▶ **DIRECTIVE**
Below are some entries. Work out how many of their lines hold the word "https", and write that number alone.

▶ **Stored data**

----------

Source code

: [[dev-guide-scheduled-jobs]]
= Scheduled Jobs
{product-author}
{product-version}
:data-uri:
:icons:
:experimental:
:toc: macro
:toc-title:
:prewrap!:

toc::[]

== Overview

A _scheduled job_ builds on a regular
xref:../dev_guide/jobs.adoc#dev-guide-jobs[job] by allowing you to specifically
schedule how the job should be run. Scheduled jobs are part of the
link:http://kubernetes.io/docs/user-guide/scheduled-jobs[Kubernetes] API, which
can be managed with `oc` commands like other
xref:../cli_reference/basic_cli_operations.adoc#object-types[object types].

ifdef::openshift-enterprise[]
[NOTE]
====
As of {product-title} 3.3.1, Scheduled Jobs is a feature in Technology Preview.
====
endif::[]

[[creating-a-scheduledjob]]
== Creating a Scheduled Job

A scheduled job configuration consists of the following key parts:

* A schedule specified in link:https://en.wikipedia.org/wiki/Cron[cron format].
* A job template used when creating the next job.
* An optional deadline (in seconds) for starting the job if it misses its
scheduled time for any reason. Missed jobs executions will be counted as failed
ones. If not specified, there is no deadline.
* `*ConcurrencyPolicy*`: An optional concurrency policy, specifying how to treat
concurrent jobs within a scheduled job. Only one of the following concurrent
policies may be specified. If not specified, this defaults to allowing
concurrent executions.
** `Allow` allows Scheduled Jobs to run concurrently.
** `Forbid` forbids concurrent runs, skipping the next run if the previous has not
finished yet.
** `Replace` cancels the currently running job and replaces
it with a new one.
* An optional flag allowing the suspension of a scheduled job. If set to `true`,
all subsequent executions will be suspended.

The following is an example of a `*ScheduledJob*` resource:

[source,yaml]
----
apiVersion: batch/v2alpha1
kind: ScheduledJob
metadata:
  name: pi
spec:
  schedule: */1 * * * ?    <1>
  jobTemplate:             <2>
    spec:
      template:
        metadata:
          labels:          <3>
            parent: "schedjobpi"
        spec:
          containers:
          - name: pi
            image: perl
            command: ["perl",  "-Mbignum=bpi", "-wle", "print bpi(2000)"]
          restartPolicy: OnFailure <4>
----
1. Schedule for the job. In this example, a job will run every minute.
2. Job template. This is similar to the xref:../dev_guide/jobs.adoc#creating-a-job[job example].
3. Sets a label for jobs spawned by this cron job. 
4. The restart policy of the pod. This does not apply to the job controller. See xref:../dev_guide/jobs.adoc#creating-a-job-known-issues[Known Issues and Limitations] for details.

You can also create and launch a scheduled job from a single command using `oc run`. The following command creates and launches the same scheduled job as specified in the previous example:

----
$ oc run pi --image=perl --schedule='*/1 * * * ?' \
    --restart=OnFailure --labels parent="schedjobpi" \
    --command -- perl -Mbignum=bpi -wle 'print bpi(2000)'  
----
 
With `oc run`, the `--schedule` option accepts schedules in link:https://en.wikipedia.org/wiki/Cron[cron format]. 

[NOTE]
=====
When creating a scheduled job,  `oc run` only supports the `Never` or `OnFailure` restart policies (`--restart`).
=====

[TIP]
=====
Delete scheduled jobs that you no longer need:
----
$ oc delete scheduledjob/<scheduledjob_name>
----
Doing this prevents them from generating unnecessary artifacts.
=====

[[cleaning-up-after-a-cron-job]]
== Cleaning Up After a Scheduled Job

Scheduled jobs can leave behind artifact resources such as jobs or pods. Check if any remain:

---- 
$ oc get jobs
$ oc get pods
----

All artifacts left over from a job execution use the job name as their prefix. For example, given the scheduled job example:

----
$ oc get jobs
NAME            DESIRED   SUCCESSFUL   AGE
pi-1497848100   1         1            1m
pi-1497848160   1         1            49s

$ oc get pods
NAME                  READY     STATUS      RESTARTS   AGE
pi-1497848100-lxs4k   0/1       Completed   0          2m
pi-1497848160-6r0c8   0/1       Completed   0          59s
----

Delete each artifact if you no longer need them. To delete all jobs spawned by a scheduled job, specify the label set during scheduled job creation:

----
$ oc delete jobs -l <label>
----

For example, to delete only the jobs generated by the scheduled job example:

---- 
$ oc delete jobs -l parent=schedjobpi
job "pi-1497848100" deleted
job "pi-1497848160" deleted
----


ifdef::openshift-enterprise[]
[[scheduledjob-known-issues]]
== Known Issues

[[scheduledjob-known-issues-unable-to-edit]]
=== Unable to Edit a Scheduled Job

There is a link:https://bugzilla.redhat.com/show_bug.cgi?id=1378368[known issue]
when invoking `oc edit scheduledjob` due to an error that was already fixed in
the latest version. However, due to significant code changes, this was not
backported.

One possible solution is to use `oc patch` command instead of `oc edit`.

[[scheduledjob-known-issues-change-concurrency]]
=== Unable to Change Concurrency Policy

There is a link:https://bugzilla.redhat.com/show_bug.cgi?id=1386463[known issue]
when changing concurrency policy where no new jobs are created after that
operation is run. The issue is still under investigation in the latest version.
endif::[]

----------

▶ **EXERCISE RESULT**
4